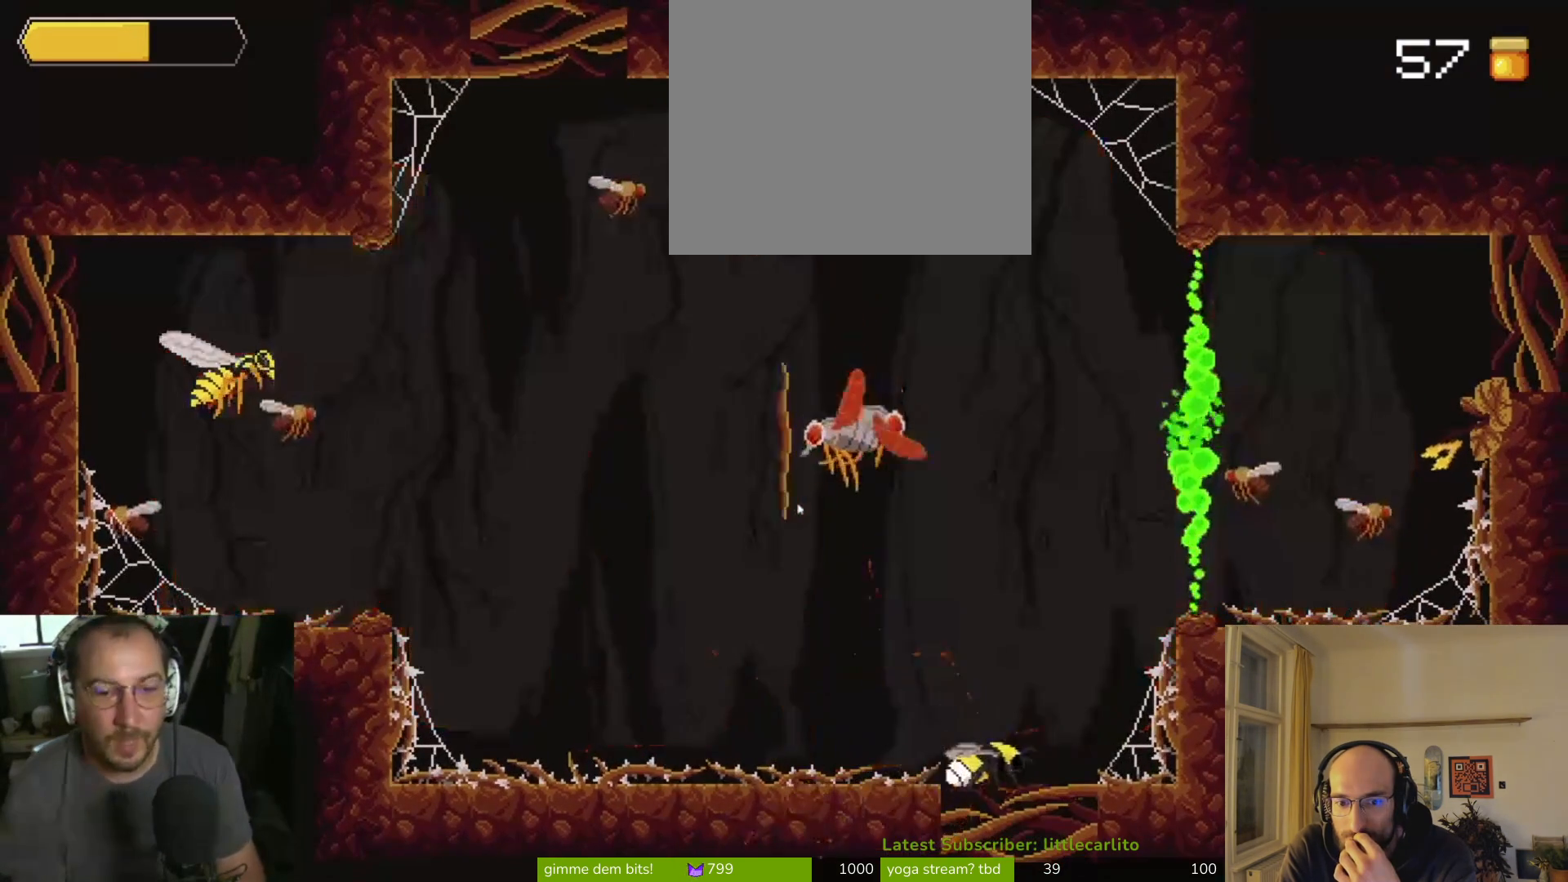
{"buttons": ["CROSS", "CIRCLE"], "left_stick": "up-left", "right_stick": "center", "events": [[167, "CROSS", "down"], [167, "left_stick", "center"], [300, "left_stick", "up-left"], [500, "CIRCLE", "down"]]}
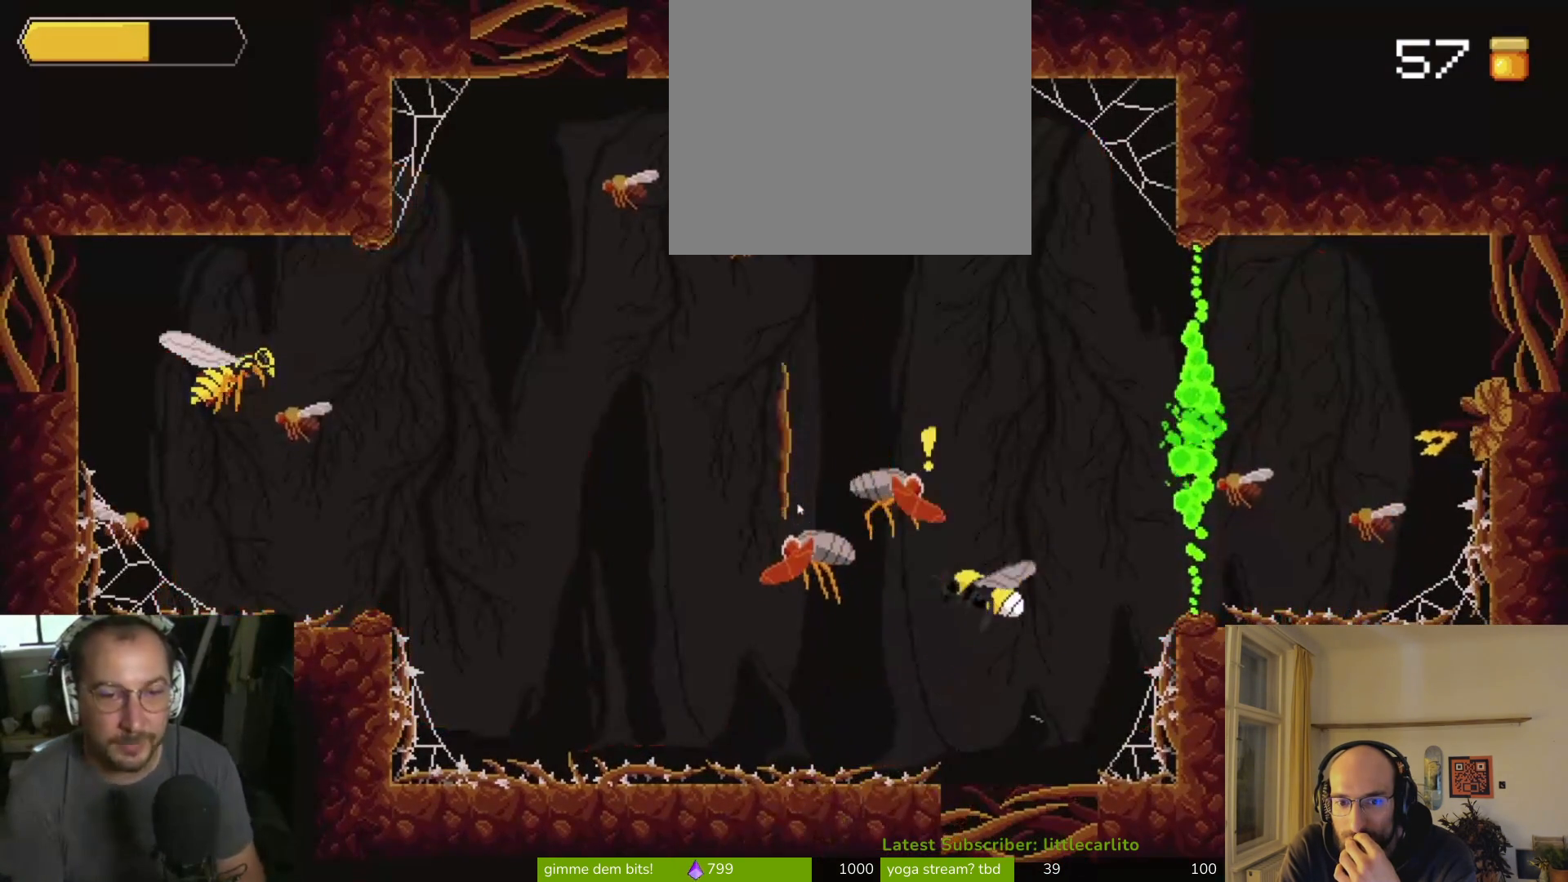
{"buttons": [], "left_stick": "up-right", "right_stick": "center", "events": [[133, "CIRCLE", "up"], [133, "CROSS", "up"], [267, "left_stick", "up-right"], [300, "CROSS", "down"], [333, "CIRCLE", "down"], [500, "CIRCLE", "up"], [500, "CROSS", "up"]]}
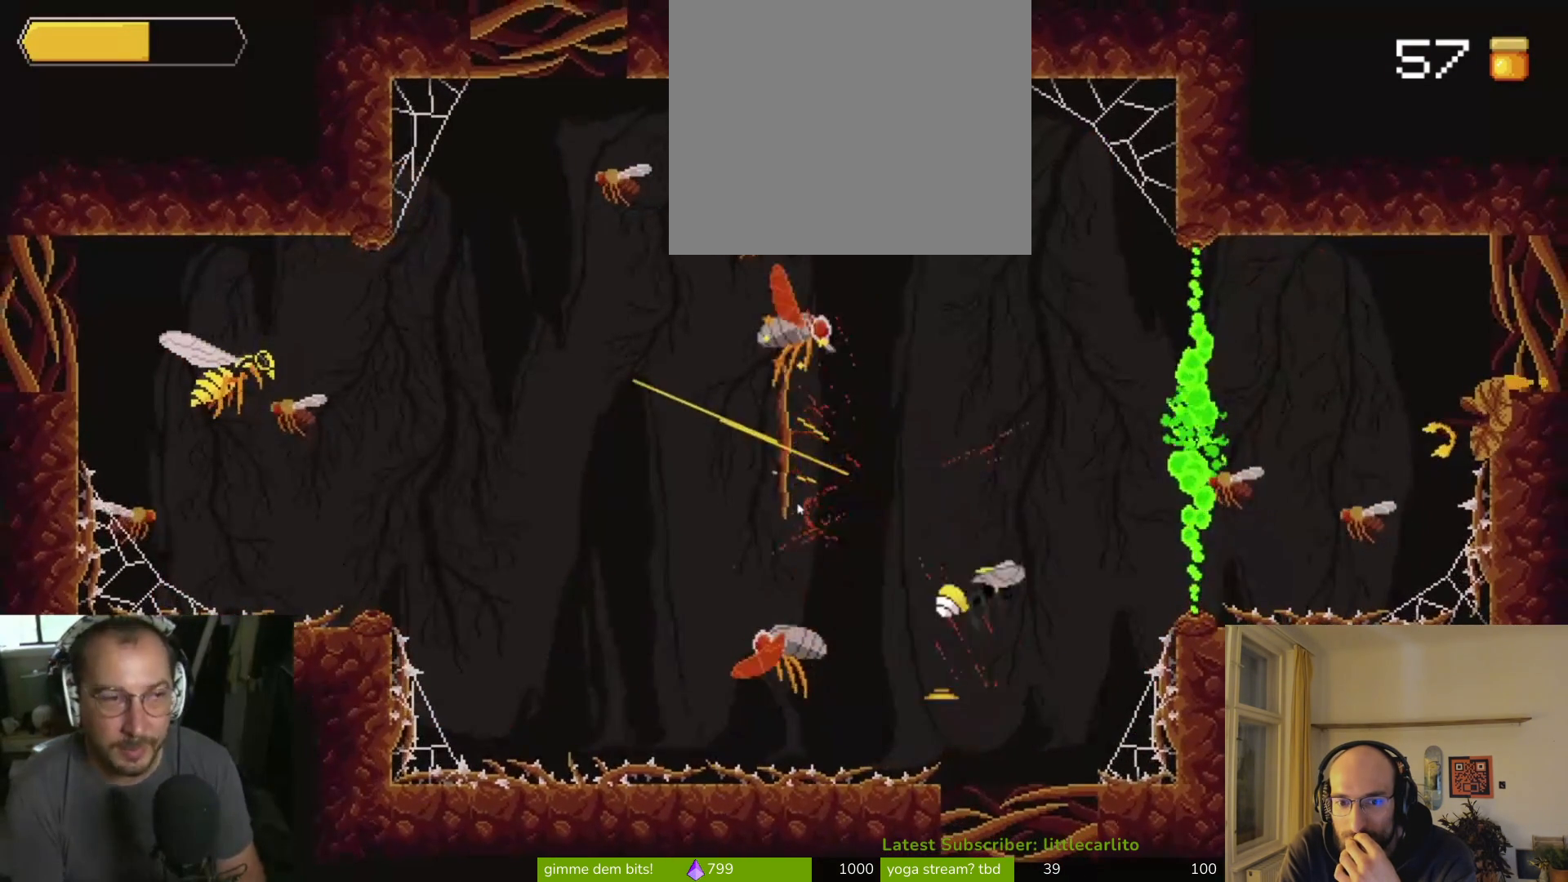
{"buttons": [], "left_stick": "center", "right_stick": "center", "events": [[300, "left_stick", "up-left"], [467, "left_stick", "center"]]}
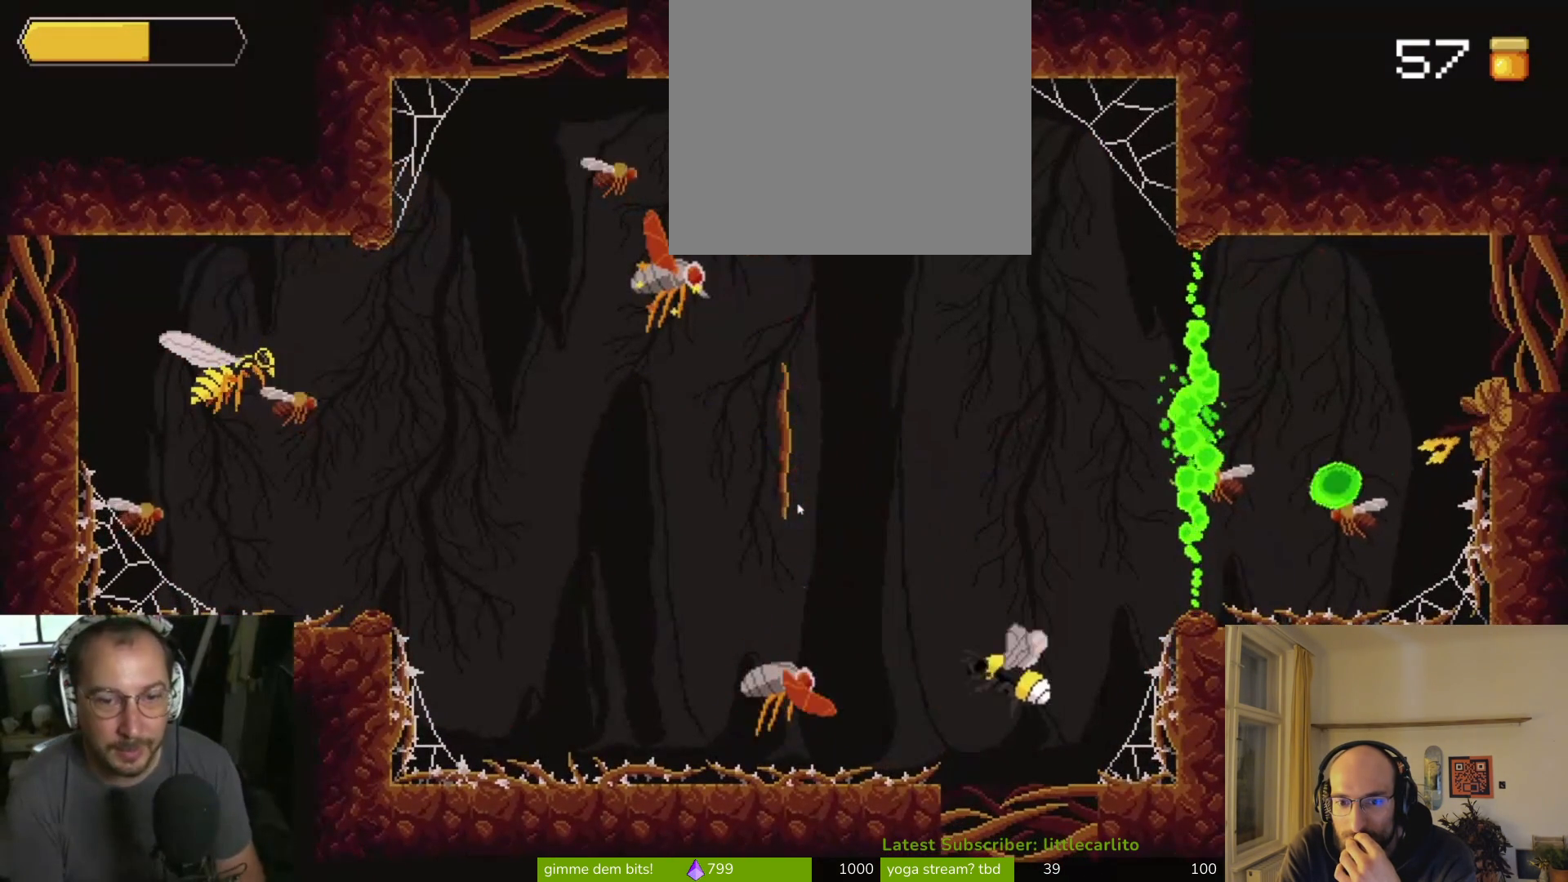
{"buttons": ["CROSS"], "left_stick": "center", "right_stick": "center", "events": [[300, "CROSS", "down"]]}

--

(EXERCISE REQUIREMENTS): Set down all the material exactly once more. No pictures.

(EXERCISE SOLUTION):
{"buttons": ["CROSS", "CIRCLE"], "left_stick": "up-left", "right_stick": "center", "events": [[167, "CROSS", "down"], [167, "left_stick", "center"], [300, "left_stick", "up-left"], [500, "CIRCLE", "down"]]}
{"buttons": [], "left_stick": "up-right", "right_stick": "center", "events": [[133, "CIRCLE", "up"], [133, "CROSS", "up"], [267, "left_stick", "up-right"], [300, "CROSS", "down"], [333, "CIRCLE", "down"], [500, "CIRCLE", "up"], [500, "CROSS", "up"]]}
{"buttons": [], "left_stick": "center", "right_stick": "center", "events": [[300, "left_stick", "up-left"], [467, "left_stick", "center"]]}
{"buttons": ["CROSS"], "left_stick": "center", "right_stick": "center", "events": [[300, "CROSS", "down"]]}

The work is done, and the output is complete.